→ **Records provided**:
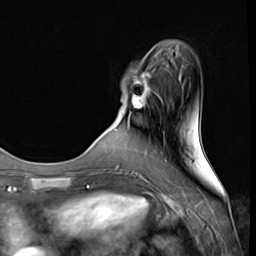
Breast MRI (dynamic contrast-enhanced), one axial slice. Position 12 of 64 along the scan axis. Cropped to one breast. Dynamic contrast-enhanced series, time point 2 of 9 at this slice position (early post-contrast). 3 T. TE 1.5 ms, TR 4.7 ms. 256 × 256 image matrix, field of view 215 × 215 mm. Female patient.
Outlined on this slice (semi-automatically segmented with operator editing):
- enhancing-tissue mask used for the functional tumour volume (all voxels passing the contrast-enhancement thresholds inside the analysis volume; usually the tumour): bounding box (x1, y1, x2, y2) in pixels: (123, 69, 152, 124)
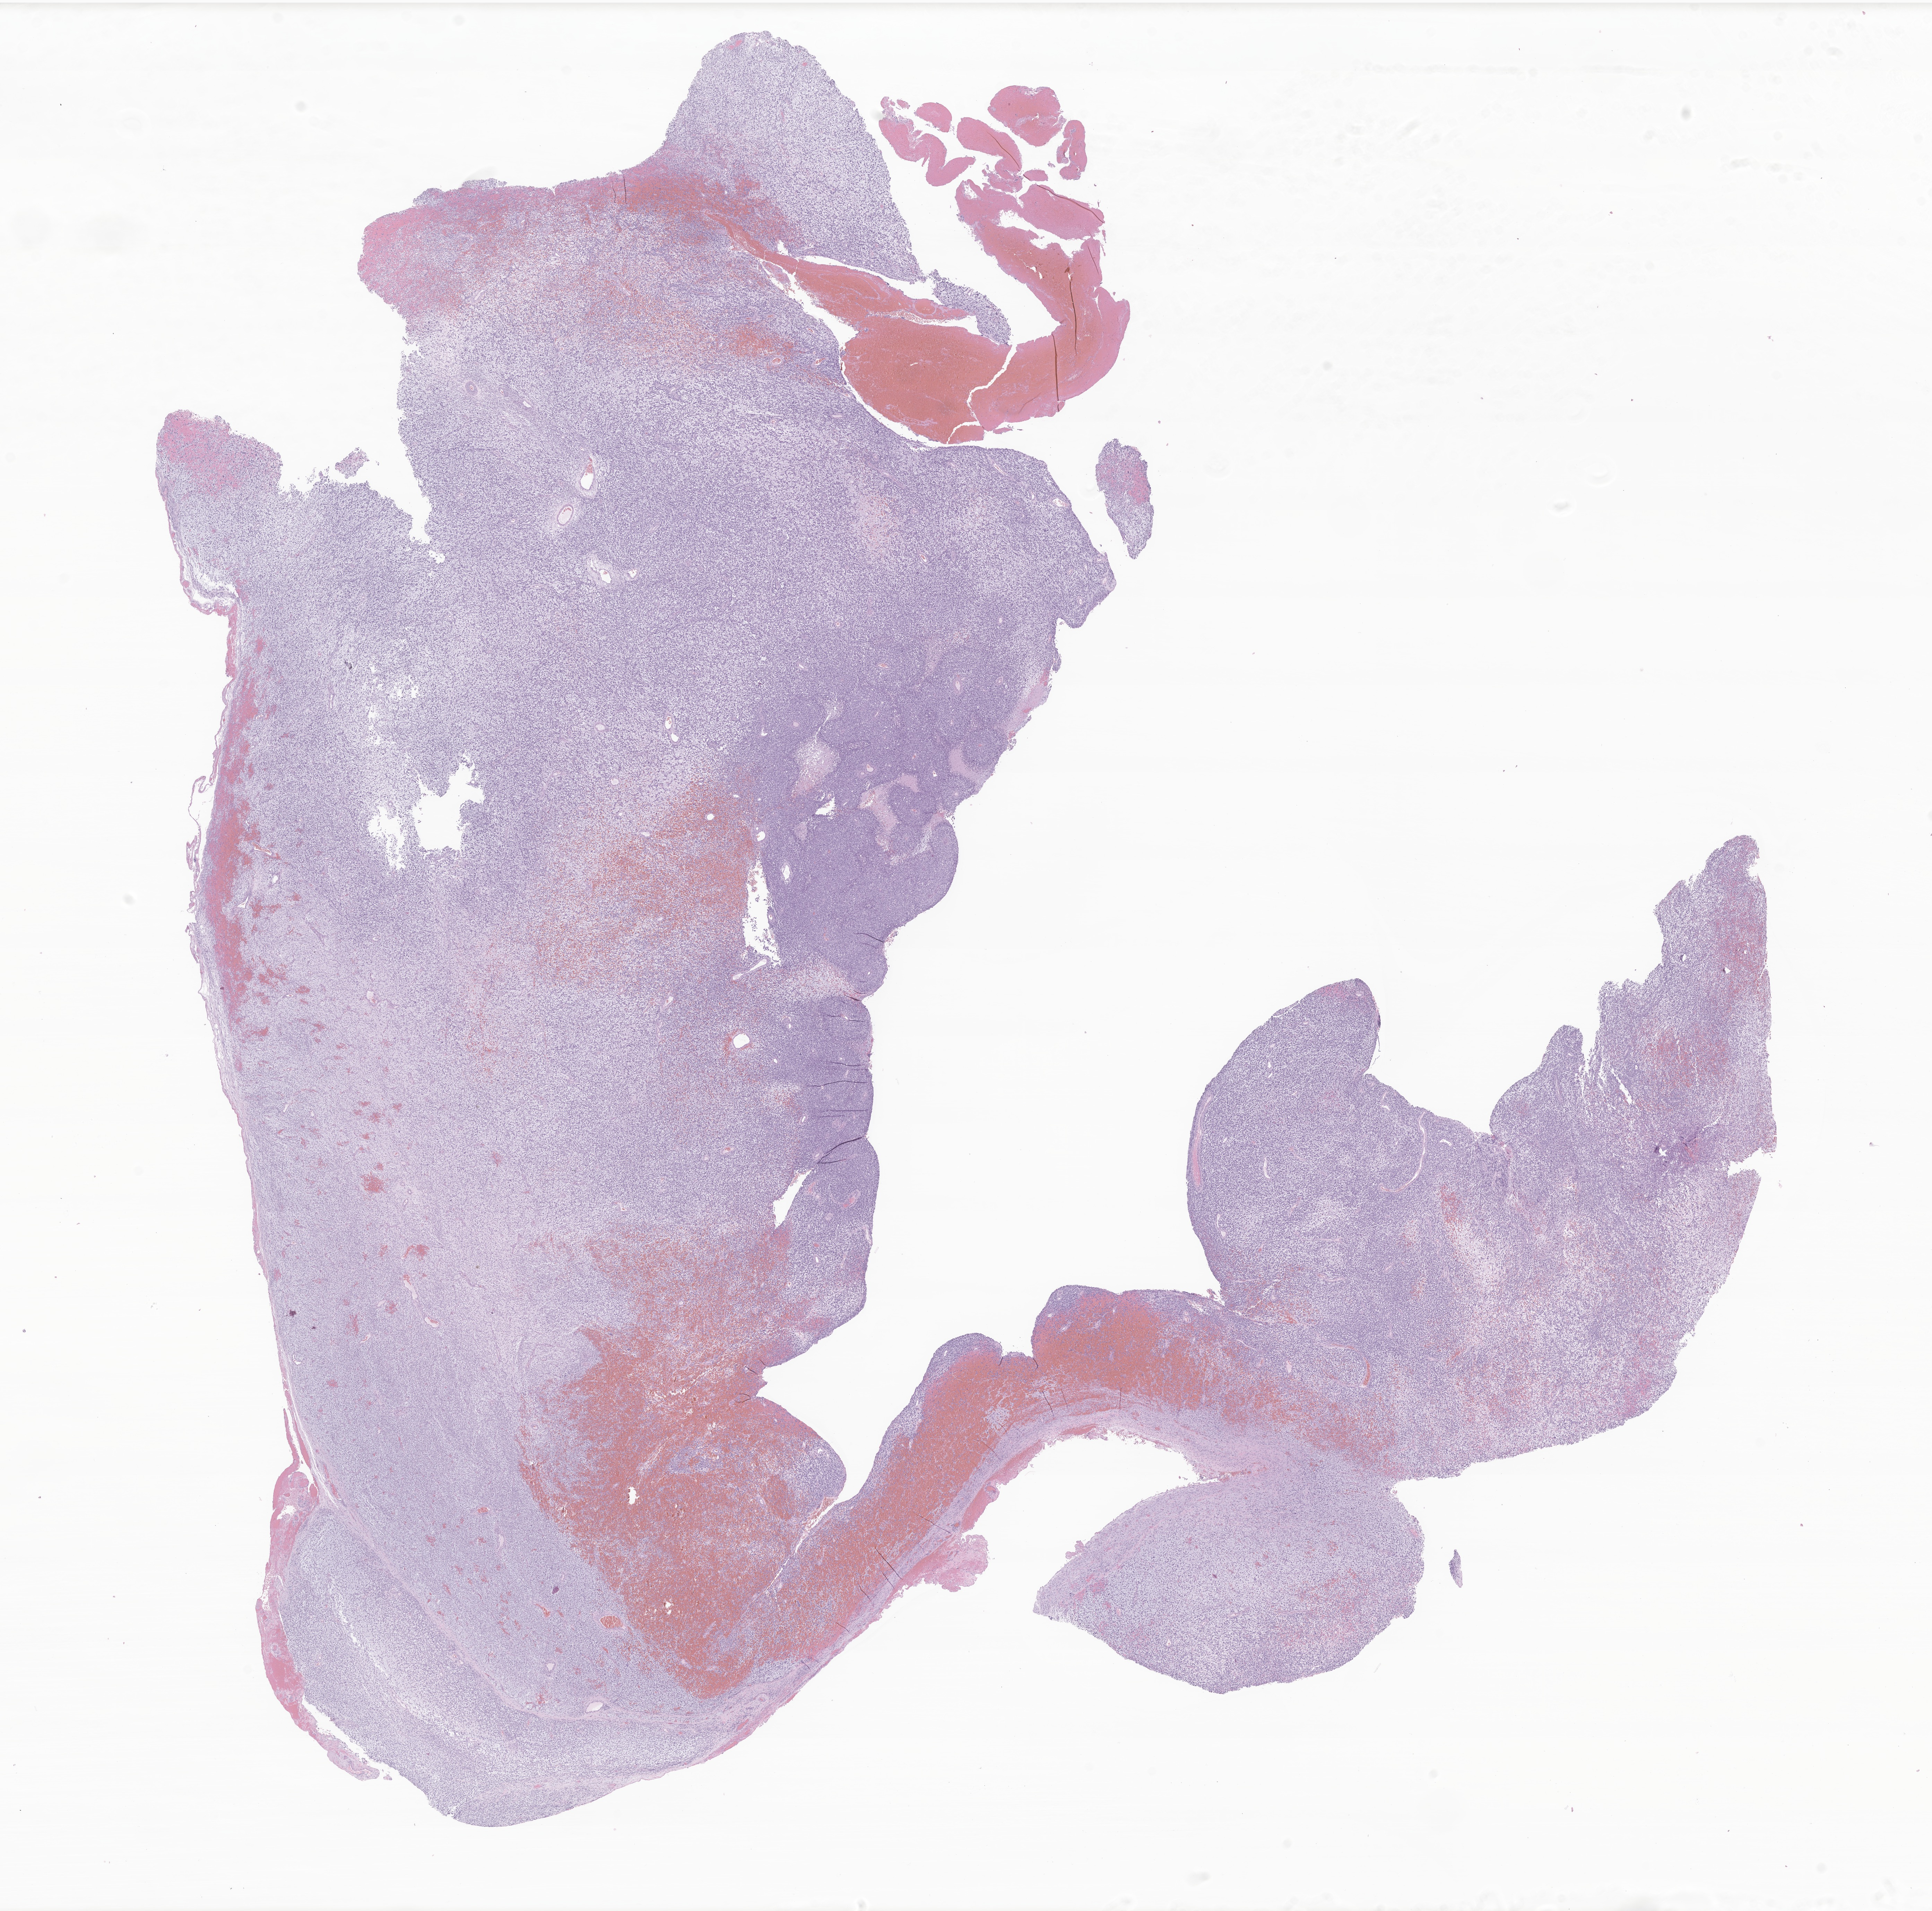
Whole-slide image, H&E stain of tumor tissue from the orbit, low-resolution overview of the scanned area, about 23.5 x 23.2 mm, formalin-fixed paraffin-embedded section. Female patient, age 86 months (7 years 2 months).
- recorded diagnosis: Rhabdomyosarcoma, NOS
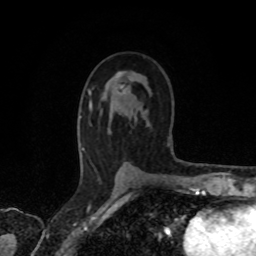
Breast MRI, one axial slice; position 45 of 80 along the scan axis; cropped to one breast; dynamic contrast-enhanced series, time point 2 of 8 at this slice position (early post-contrast); 1.5 T; TE 4.2 ms, TR 7 ms; 256 × 256 image matrix, field of view 155 × 155 mm. Female patient.
Annotated regions visible in this slice (semi-automatically segmented with operator editing):
- enhancing-tissue mask used for the functional tumour volume (all voxels passing the contrast-enhancement thresholds inside the analysis volume; usually the tumour): bounding box [x1, y1, x2, y2] px = [89, 72, 131, 107]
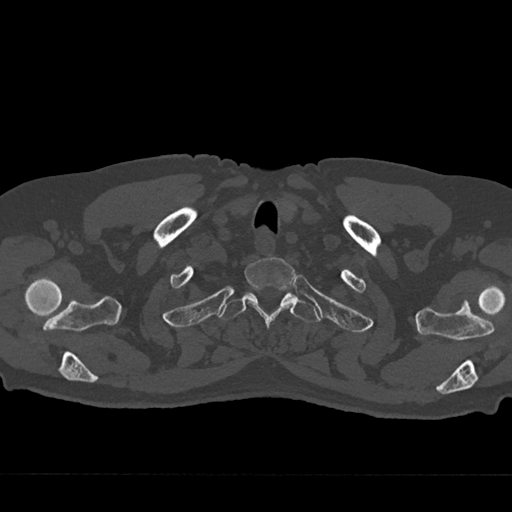
CT including the spine, one axial slice; reconstruction kernel Br40s/3; 120 kVp; bone window (W 1800 / L 400 HU); 0.5 mm slice thickness; 512 × 512 image matrix, field of view 377 × 377 mm. Patient: male, 75 years. Case-level facts recorded for this patient, not image findings: primary cancer: renal.
Structures marked on this image (semi-automatic segmentation, software-assisted and operator-edited):
- T1 vertebra: bounding box (x1, y1, x2, y2) in pixels: (245, 257, 295, 326)
- T2 vertebra: (219, 289, 320, 323)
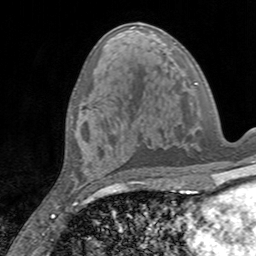
Breast MRI, one axial slice. Cropped to one breast. Dynamic contrast-enhanced series, time point 2 of 7 at this slice position (early post-contrast). 3 T. TE 2.4 ms, TR 4.6 ms. 256 × 256 image matrix. Female patient.
Annotated regions visible in this slice (semi-automatic segmentation, software-assisted and operator-edited):
- enhancing-tissue mask used for the functional tumour volume (all voxels passing the contrast-enhancement thresholds inside the analysis volume; usually the tumour): box from (x=90, y=105) to (x=93, y=112) px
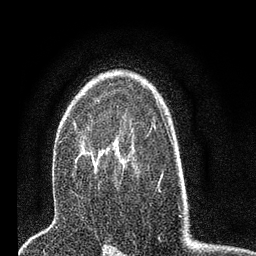
Breast MRI (dynamic contrast-enhanced), one axial slice. Position 50 of 80 along the scan axis. Cropped to one breast. Dynamic contrast-enhanced series, time point 2 of 7 at this slice position (early post-contrast). 3 T. TE 2.2 ms, TR 5.4 ms. 2 mm slice thickness. 256 × 256 image matrix, field of view 150 × 150 mm. Female patient.
Annotated regions visible in this slice (semi-automatically segmented with operator editing):
- enhancing-tissue mask used for the functional tumour volume (all voxels passing the contrast-enhancement thresholds inside the analysis volume; usually the tumour): bounding box [x1, y1, x2, y2] px = [80, 129, 133, 169]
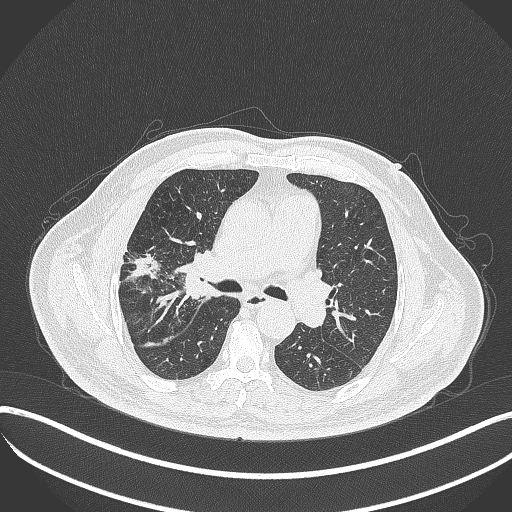
Chest CT, one axial slice; slice 217 of 401 in the series (ordered by position); lung window (W 1500 / L -600 HU); 1 mm slice thickness; 512 × 512 image matrix, field of view 400 × 400 mm. Patient: male, 72 years. From the clinical record (not read from this slice): clinical TNM (as recorded): T1c N0 M0.
Outlined on this slice (bounding box drawn by a radiologist):
- lung tumour (recorded histology: squamous cell carcinoma): bounding box [x1, y1, x2, y2] px = [165, 247, 204, 305]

→ **What the task asks**: Copy the records above exactly, from the first line through the line containing "- T2 vertebra: (219, 289, 320, 323)", and leave out the pictures.

→ **Solution for this problem**:
Breast MRI (dynamic contrast-enhanced), one axial slice. Position 12 of 64 along the scan axis. Cropped to one breast. Dynamic contrast-enhanced series, time point 2 of 9 at this slice position (early post-contrast). 3 T. TE 1.5 ms, TR 4.7 ms. 256 × 256 image matrix, field of view 215 × 215 mm. Female patient.
Outlined on this slice (semi-automatically segmented with operator editing):
- enhancing-tissue mask used for the functional tumour volume (all voxels passing the contrast-enhancement thresholds inside the analysis volume; usually the tumour): bounding box (x1, y1, x2, y2) in pixels: (123, 69, 152, 124)
Whole-slide image, H&E stain of tumor tissue from the orbit, low-resolution overview of the scanned area, about 23.5 x 23.2 mm, formalin-fixed paraffin-embedded section. Female patient, age 86 months (7 years 2 months).
- recorded diagnosis: Rhabdomyosarcoma, NOS
Breast MRI, one axial slice; position 45 of 80 along the scan axis; cropped to one breast; dynamic contrast-enhanced series, time point 2 of 8 at this slice position (early post-contrast); 1.5 T; TE 4.2 ms, TR 7 ms; 256 × 256 image matrix, field of view 155 × 155 mm. Female patient.
Annotated regions visible in this slice (semi-automatically segmented with operator editing):
- enhancing-tissue mask used for the functional tumour volume (all voxels passing the contrast-enhancement thresholds inside the analysis volume; usually the tumour): bounding box [x1, y1, x2, y2] px = [89, 72, 131, 107]
CT including the spine, one axial slice; reconstruction kernel Br40s/3; 120 kVp; bone window (W 1800 / L 400 HU); 0.5 mm slice thickness; 512 × 512 image matrix, field of view 377 × 377 mm. Patient: male, 75 years. Case-level facts recorded for this patient, not image findings: primary cancer: renal.
Structures marked on this image (semi-automatic segmentation, software-assisted and operator-edited):
- T1 vertebra: bounding box (x1, y1, x2, y2) in pixels: (245, 257, 295, 326)
- T2 vertebra: (219, 289, 320, 323)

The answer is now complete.